Extrait fourni:
§

Depuis Mitterrand aucun président ne s’était rendu au Bénin. Hollande, lui, fait le grand retour de la France dans le pays, en s’improvisant représentant de la démocratie qu’il est venu défendre dans un long discours. Un discours qui prête à rire quand personne n’ignore, et encore moins les journalistes béninois, la réelle raison de sa venue. La visite de Hollande intervient deux semaines seulement après la nomination de l’ancienne plume de Laurent Fabius, le franco-béninois Lionel Zinsou comme premier ministre, qui n’aurait eu sa place qu’à la faveur de l’injonction de l’Élysée auprès de Boni Yayi, actuel président du Bénin. Étrange coïncidence ? Pas vraiment. Hollande, malgré les promesses de campagne, n’en est pas moins le meilleur représentant du capitalisme français en Afrique, et maintient la réalpolitik à la française. Fort de la nouvelle position militaire de la France en Afrique, il intervient pour rebattre les cartes du jeu dans les réseaux françafricains et préparer la continuité du pouvoir alors que Boni Yayi approche de la fin de son deuxième – et dernier – mandat.

Angola : sceller des contrats en dehors du pré-carré français


Un discours sur les valeurs du pluralisme politique d’autant plus risible qu’Hollande s’apprête à poursuivre sa visite chez le très démocratique José Eduardo Dos Santos, 72 ans dont 35 au pouvoir. L’Angola n’appartient pas au pré-carré colonial de la France, mais le pays dont les taux de croissance annuel dépassent les 8% est riche de son sous-sol : deuxième producteur de pétrole du continent, il regorge également de diamants. Et les ambassadeurs du capitalisme français aux côtés de Hollande, du raffineur Total au cimentier Lafarge, comptent bien rafler la mise des juteux contrats qu’a promis le président angolais : 10 milliards d’investissements dans les logements et 15 dans l’électricité, qui seront vigoureusement négociés lors d’un forum économique organisé sur place pour l’occasion.

Au diable les belles paroles et les injonctions démocratiques de la veille, « business is business » ! Car, comme l’a fait remarquer Hubert Védrine, ancien chef de la diplomatie française, l’idée est bien de doper la croissance française en berne en allant chercher ailleurs, et notamment sur le continent africain, de nouvelles parts de marché. Imiter pour mieux concurrencer le modèle économique allemand, alors que la croissance française ne parvient pas à décoller. L’impérialisme, stade suprême du capitalisme, disait Lénine... et pour cela Hollande honore entièrement la mémoire de Charles Pasqua, reprenant le flambeau de son héritage françafricain et pour qui la « démocratie s’arrêt[ait] là où commence l’intérêt de l’Etat ».

§

Documents fournis:
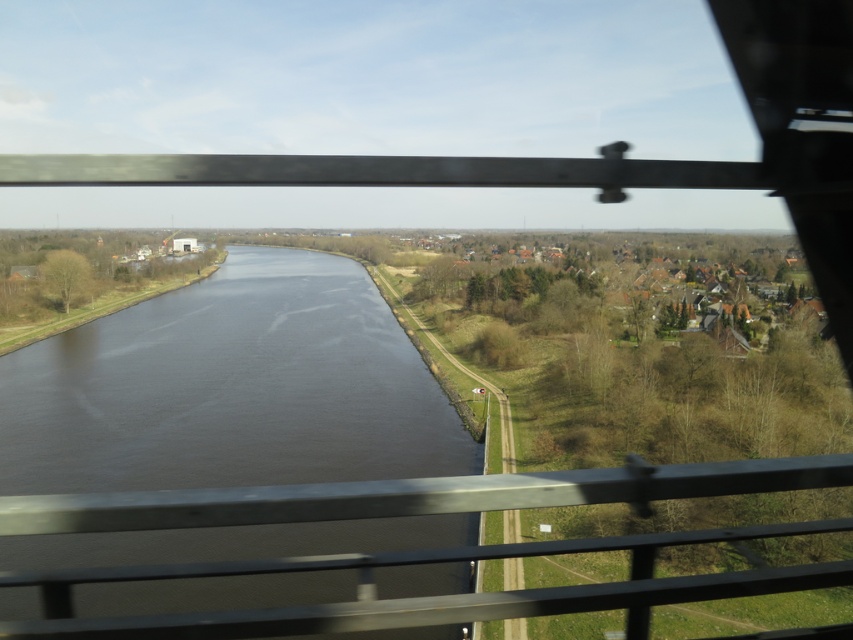
You are a photographer standing on the bridge and want to capture both the dark water at center and the metallic gray rail at center in your shot. Which object will occupy more space in your photo?

The dark water at center has a larger size compared to the metallic gray rail at center, so it will occupy more space in the photo.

§

Exercices à réaliser:
(A) Recopiez le passage de l'extrait qui va de « Un discours sur » à « place pour l’occasion. ».
(B) Indiquez si chacune des affirmations suivantes est conforme à l'extrait en répondant par oui ou par non, et citez à l'identique les mots de l'extrait qui tranchent : (i) Aucun président français ne s'était rendu au Bénin depuis Mitterrand avant Hollande. (ii) L'Angola fait partie du pré-carré colonial de la France. (iii) Le président angolais a promis 15 milliards d'investissements dans les logements.
(C) D'après l'extrait, qui a été nommé premier ministre du Bénin deux semaines avant la visite de Hollande ?

Liste des corrigés:
(A)
Un discours sur les valeurs du pluralisme politique d’autant plus risible qu’Hollande s’apprête à poursuivre sa visite chez le très démocratique José Eduardo Dos Santos, 72 ans dont 35 au pouvoir. L’Angola n’appartient pas au pré-carré colonial de la France, mais le pays dont les taux de croissance annuel dépassent les 8% est riche de son sous-sol : deuxième producteur de pétrole du continent, il regorge également de diamants. Et les ambassadeurs du capitalisme français aux côtés de Hollande, du raffineur Total au cimentier Lafarge, comptent bien rafler la mise des juteux contrats qu’a promis le président angolais : 10 milliards d’investissements dans les logements et 15 dans l’électricité, qui seront vigoureusement négociés lors d’un forum économique organisé sur place pour l’occasion.

(B)
(i) Oui : « Depuis Mitterrand aucun président ne s’était rendu au Bénin. »
(ii) Non : « L’Angola n’appartient pas au pré-carré colonial de la France »
(iii) Non : « 10 milliards d’investissements dans les logements et 15 dans l’électricité »

(C) Le franco-béninois Lionel Zinsou, ancienne plume de Laurent Fabius.